DATA —
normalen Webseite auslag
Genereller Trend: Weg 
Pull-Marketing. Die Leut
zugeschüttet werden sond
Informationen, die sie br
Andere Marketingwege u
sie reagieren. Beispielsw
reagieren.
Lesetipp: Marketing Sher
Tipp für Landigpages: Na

WHAT THE EXERCISE ASKS —
The line containing "zugeschüttet werden sond" marks the start; retype it and each line after it through the end of the records above, exactly.

ANSWER TO THE EXERCISE —
zugeschüttet werden sond
Informationen, die sie br
Andere Marketingwege u
sie reagieren. Beispielsw
reagieren.
Lesetipp: Marketing Sher
Tipp für Landigpages: Na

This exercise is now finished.